Abstract
from Legacy of a Painter
Exhibition Catalog, Yellowstone Art Museum, July 1998
by Gordon McConnell, Senior Curator at the Yellowstone Art Museum
The legacy of an artist is found in the body
of his work. Montana artist Freeman Butts, who died at his home in Livingston on May
23 this year, left behind an enormous and important artistic legacy. In a career
that spanned half a century, from the late 1940's through the 1990's, Freeman Butts
created thousands of drawings, watercolors and acrylic paintings on paper; sculpture in
ceramics and bronze; and hundreds of oil and acrylic paintings on canvas.
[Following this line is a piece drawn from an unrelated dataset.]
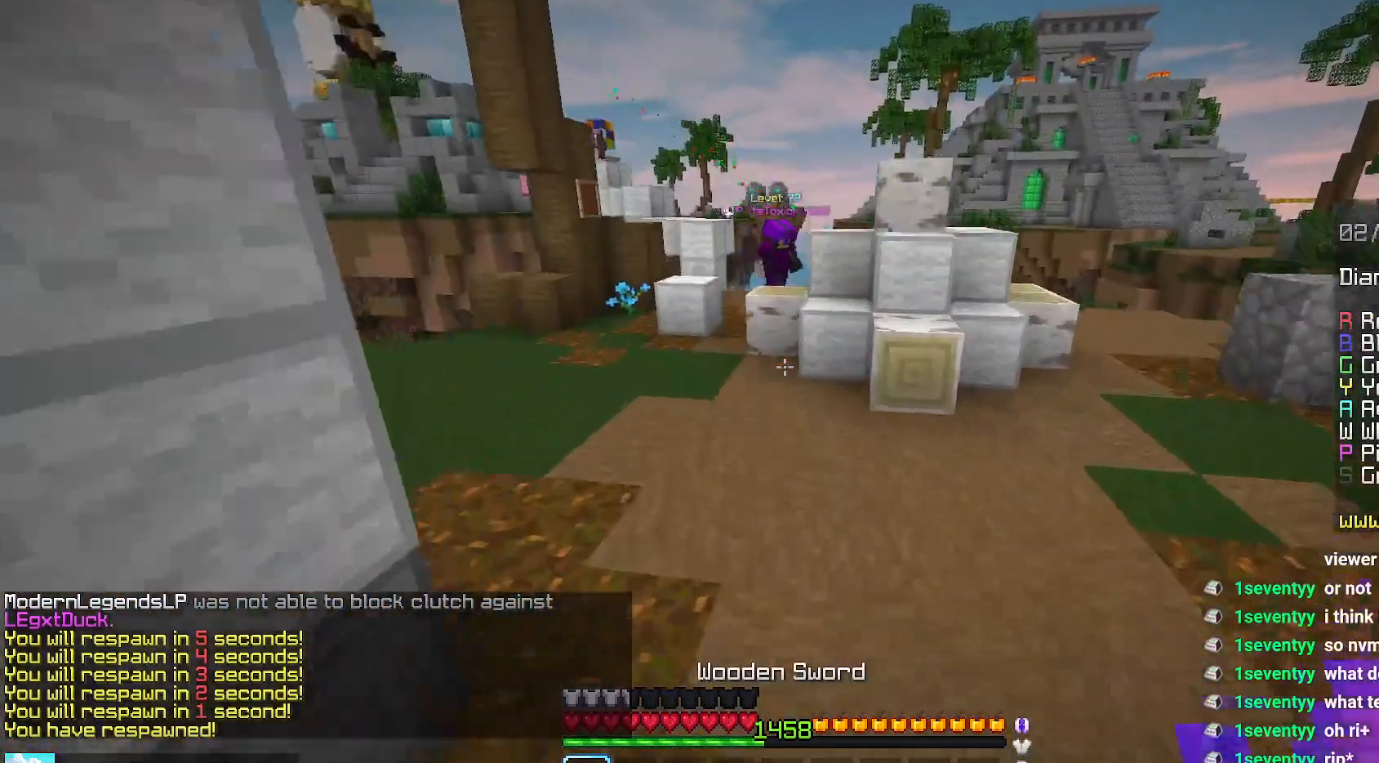
{"keys": ["up"], "mouse": [], "events": [[67, "space", "up"]]}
A big, exuberant man who reveled in all of the
sensuous sights and pleasures of life, Freeman Butts embraced early on the vigorous
brushwork and gesturalism of action painting. Looseness, fluidity of line, high
energy and speed of execution characterized all of his work. Freeman painted some
non-objective canvases, but the vast majority of his work is figurative -- inspired by the
female nude and the landscape.
The boldly manipulated
figure/ground
relationships, supple paint handling, and human interest contained in these rich paintings
mark the summit of Freeman Butt's creative career. He certainly thought so, and he
held a group of twenty two of these figure paintings together for this exhibition at the
new Yellowstone Art Museum during late summer, 1998. Combined with figure paintings
from earlier years, and other paintings completed more recently, the exhibition provides
the opportunity to more fully appreciate the legacy of this great Montana artist.